Hell or High Water, Trigger Warnings, and #sane-splaining

Movies

Before I properly grade Hell or High Water I want to address its inflammatory use of language. The movie attempts to grapple with issues of institutional racism and socioeconomic disparity, but in doing so director David Mackenzie has his actors use hurtful language like “half-breed” at the expense of people of color. I asked the theater for my money back.

After the movie, I went up to the theater owner and suggested he provide trigger warnings for his customers. He just told me I was disturbing the other patrons.

People who say the push for trigger warnings is a bad outcropping of political correctness are more often than not what I like to call sane-splaining. These are people who don’t understand what it’s like to live with afflictions of anxiety, paranoia, PTSD, etc. They are privileged with a sanity that many others are not. People like Greg Lukianoff and Jonathan Haidt—trauma-less members of the smug intellectual elite—are attempting to hijack dialogue around sensitive issues of trauma triggering that they themselves have no first hand experience with. Those of us who are suffering from unforeseen triggers should speak their minds about the issue and take back control of public dialogue surrounding it. I have begun to use #sane-splaining to earmark these discussions in social media and you should, too.

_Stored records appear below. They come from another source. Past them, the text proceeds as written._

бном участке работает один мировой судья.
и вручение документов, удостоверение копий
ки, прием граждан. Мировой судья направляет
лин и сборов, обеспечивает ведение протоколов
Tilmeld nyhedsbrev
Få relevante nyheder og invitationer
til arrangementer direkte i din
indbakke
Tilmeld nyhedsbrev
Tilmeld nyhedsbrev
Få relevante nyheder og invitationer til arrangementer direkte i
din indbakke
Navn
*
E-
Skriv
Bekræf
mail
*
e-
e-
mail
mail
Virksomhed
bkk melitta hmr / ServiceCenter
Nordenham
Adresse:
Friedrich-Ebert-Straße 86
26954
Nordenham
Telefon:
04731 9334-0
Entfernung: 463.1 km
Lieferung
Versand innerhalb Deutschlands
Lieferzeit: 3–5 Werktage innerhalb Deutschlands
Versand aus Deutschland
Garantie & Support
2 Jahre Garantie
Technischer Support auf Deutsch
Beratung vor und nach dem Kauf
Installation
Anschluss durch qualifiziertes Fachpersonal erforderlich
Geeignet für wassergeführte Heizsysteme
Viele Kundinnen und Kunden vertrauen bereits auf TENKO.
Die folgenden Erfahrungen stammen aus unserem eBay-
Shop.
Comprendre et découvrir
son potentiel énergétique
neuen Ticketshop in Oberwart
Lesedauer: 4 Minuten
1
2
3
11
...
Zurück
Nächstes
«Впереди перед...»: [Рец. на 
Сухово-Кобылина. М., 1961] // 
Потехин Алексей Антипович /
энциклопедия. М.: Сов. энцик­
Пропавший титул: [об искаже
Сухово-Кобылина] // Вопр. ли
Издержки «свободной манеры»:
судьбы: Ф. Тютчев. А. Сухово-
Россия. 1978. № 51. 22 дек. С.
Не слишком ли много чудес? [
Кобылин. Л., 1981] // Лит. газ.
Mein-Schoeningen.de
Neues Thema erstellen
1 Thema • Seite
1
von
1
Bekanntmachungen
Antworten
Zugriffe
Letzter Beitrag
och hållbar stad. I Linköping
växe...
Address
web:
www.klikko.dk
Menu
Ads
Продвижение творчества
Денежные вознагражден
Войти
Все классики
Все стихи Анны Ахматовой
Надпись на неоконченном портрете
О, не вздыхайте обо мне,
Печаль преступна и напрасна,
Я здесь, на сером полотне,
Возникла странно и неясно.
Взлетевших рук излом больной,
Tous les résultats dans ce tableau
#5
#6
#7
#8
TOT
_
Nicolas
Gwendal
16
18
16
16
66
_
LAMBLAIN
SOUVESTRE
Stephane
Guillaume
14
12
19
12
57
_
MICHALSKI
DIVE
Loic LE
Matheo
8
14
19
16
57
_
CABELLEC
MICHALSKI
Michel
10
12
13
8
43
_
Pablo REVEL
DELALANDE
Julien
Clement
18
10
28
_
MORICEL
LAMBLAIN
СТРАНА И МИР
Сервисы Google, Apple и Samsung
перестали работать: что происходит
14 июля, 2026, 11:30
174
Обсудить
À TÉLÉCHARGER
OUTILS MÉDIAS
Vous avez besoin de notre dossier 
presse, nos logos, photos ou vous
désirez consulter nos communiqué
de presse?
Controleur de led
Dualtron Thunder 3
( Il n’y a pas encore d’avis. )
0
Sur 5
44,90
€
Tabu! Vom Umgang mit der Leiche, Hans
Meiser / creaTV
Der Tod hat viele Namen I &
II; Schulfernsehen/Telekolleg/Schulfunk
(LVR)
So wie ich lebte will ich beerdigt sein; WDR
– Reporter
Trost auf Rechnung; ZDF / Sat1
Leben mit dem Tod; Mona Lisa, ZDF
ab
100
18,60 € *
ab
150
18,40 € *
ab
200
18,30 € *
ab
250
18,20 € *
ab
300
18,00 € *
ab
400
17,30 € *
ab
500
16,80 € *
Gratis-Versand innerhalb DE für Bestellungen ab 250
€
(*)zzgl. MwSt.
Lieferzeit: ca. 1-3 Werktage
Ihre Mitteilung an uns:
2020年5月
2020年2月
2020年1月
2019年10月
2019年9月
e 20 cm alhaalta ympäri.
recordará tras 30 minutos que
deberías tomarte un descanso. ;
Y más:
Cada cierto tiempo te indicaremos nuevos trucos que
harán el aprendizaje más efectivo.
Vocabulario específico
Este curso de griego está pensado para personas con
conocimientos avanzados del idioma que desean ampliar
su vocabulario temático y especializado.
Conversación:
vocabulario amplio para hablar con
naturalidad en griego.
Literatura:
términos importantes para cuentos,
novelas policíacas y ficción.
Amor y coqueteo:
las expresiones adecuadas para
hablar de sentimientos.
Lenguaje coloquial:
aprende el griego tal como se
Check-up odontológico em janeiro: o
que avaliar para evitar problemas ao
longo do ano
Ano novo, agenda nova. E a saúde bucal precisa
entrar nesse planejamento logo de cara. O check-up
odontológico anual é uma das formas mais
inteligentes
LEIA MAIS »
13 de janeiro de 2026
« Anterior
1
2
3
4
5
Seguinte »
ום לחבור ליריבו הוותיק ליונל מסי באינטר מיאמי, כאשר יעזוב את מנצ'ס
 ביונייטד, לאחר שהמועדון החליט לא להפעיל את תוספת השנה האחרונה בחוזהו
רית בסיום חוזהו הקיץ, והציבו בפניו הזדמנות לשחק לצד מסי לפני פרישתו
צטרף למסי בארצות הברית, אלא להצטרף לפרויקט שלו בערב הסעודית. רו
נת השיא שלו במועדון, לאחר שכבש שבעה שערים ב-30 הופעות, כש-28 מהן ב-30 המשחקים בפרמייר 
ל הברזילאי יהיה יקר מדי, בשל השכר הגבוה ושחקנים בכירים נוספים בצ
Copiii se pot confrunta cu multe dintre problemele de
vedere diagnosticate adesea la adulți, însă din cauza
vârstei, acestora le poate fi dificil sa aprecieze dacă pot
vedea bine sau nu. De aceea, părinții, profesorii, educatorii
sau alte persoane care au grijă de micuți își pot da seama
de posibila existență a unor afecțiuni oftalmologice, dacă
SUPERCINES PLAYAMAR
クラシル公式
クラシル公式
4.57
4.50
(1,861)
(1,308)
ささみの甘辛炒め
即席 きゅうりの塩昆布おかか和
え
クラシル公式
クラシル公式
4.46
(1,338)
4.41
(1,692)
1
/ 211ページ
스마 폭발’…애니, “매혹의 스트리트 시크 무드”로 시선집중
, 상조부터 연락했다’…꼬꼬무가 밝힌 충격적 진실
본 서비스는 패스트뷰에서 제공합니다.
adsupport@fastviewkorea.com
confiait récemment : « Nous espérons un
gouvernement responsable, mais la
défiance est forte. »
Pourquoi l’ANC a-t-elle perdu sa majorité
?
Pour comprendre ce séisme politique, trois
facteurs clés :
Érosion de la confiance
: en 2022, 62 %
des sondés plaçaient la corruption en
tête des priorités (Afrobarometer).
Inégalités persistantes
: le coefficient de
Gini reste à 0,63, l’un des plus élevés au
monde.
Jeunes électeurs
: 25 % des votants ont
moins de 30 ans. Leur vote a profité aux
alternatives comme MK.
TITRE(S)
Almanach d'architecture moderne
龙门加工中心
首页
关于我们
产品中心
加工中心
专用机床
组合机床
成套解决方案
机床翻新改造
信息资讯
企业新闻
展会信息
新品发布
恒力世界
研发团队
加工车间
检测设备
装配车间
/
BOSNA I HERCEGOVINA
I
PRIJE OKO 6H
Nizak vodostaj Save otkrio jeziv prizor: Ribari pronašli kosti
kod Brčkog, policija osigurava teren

To give quick testament to my own struggle with triggers: I almost had to read Mrs. Dalloway in my English 101 class at Santa Barbara City College this past summer. Luckily my professor graciously provided several trigger warnings concerning suicide in the book, and I was offered the opportunity to read The Great Gatsby instead. Lucky for me I read the Wikipedia article on Gastby; I otherwise would have blindly run into scenes describing excessive social drinking in the book, another trigger of mine. The professor in the end let me do a report on Roald Dahl’s The Enormous Crocodile, which I argued in said report had similar metaphoric perspectives on inter-war social structures.

But I digress. I only went to see Hell or High Water for Jeff Bridges, who seriously lost his Lebowski-era charm. He mumbled his way through the whole movie like a greying Courtney Love. I can’t tell how much of my anxiety during the movie was due to that or the edible I ate. The anxiety got so bad I had to leave the movie for a bathroom toke. That made me miss the scene in which the older brother dies. Oh, SPOILER ALERT. The younger brother gets away, though, which seemed to reinforce ideas of wealth redistribution. As a Bernie supporter, that made me happy.

On the flip side, Westerns come from a legacy of white conservatism.